Argentina on Friday lost an appeal of a U.S. court ruling that would force it to pay $1.33-billion (U.S.) to bondholders that rejected debt restructurings after its milestone 2001 default on nearly $100-billion.
The decision represents an important victory for what Argentina disparagingly calls “vulture funds.” It also revives market fears that the South American country could be moving inexorably towards its second default in just over a decade. The dispute also has important implications for future sovereign debt restructurings.

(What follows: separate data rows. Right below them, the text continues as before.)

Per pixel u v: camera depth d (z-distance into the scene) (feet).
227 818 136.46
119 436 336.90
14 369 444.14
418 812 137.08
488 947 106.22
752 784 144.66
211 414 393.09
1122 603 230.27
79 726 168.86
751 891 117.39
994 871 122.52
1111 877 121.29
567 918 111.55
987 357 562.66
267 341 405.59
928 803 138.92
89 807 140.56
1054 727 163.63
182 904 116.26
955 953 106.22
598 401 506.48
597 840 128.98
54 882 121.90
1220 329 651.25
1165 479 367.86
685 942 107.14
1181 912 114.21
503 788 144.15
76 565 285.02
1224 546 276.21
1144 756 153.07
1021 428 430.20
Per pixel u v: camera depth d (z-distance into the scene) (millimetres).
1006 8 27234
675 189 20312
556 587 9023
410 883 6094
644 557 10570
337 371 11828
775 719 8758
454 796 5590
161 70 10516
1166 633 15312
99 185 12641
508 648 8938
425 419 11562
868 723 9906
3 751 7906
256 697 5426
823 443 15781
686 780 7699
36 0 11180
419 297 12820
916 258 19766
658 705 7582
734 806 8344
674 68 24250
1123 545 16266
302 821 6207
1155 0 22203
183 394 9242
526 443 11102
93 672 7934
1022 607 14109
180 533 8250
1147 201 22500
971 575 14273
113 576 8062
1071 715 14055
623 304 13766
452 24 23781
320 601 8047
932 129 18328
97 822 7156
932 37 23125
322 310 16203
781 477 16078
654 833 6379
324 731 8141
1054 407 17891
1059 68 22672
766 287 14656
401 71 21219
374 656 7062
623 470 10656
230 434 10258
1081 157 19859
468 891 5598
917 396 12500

The 2nd U.S. Circuit Court of Appeals in New York said enforcement of the injunctions would be delayed pending resolution of an appeal to the U.S. Supreme Court, which last year ordered Argentina to pay the so-called “holdout” bondholders. Earlier this year, Argentina asked the Supreme Court to review the case as it continues its dispute with the creditors led by Elliott, a U.S. fund, who bought debt cheaply after the 2001 default and have been suing to collect in full.
“This will take time to resolve, and the politics could change before it is. The final chapter of this saga hasn’t been written yet,” said a lawyer with knowledge of the case.
Important midterm legislative elections will be held in Argentina on Oct. 27, after President Cristina Fernández de Kirchner’s party suffered a major defeat in primary elections earlier this month. Ms. Fernandez is now unlikely to secure the two-thirds majority needed to reform the constitution and enable her to stand for re-election when her term expires in 2015.
Observers believe that the Supreme Court is unlikely to look at the case until late September, and since it will have an impact on sovereign relations, it is possible that the court may ask the Solicitor-General for its opinion. The lawyer said that there would be “a ferocious lobbying battle” in Washington over what the Solicitor-General might say.
The price of Argentina’s bond maturing in 2033, which is affected by the ruling, fell from 66.12 cents on the U.S. dollar before the ruling to 62.5 cents by midday in New York. The bond is very illiquid, but this equates to a yield of 14.49 per cent.
“The court did what was politically correct: uphold New York Law by ruling against Argentina but granting a stay that had not been asked pending appeal at the Supreme Court. Thus, whatever impact this may have on the market, it will be on the shoulders of the Supreme Court,” said Marcelo Etchebarne, an Argentine lawyer who has been following the case closely.
The development follows the cancellation last month of plans by the International Monetary Fund to support Argentina’s push for a U.S. Supreme Court review of the case, after the U.S. made clear that it would not support the move.
The IMF’s planned intervention was driven by concerns about the implications for future sovereign restructurings, although some experts argue that Argentina’s case is so unusual that there would be no knock-on effects.
Argentina’s first bond restructuring took place in 2005. In that, and a second debt swap in 2010, Argentina restructured some 93 per cent of its defaulted debt with a steep writedown.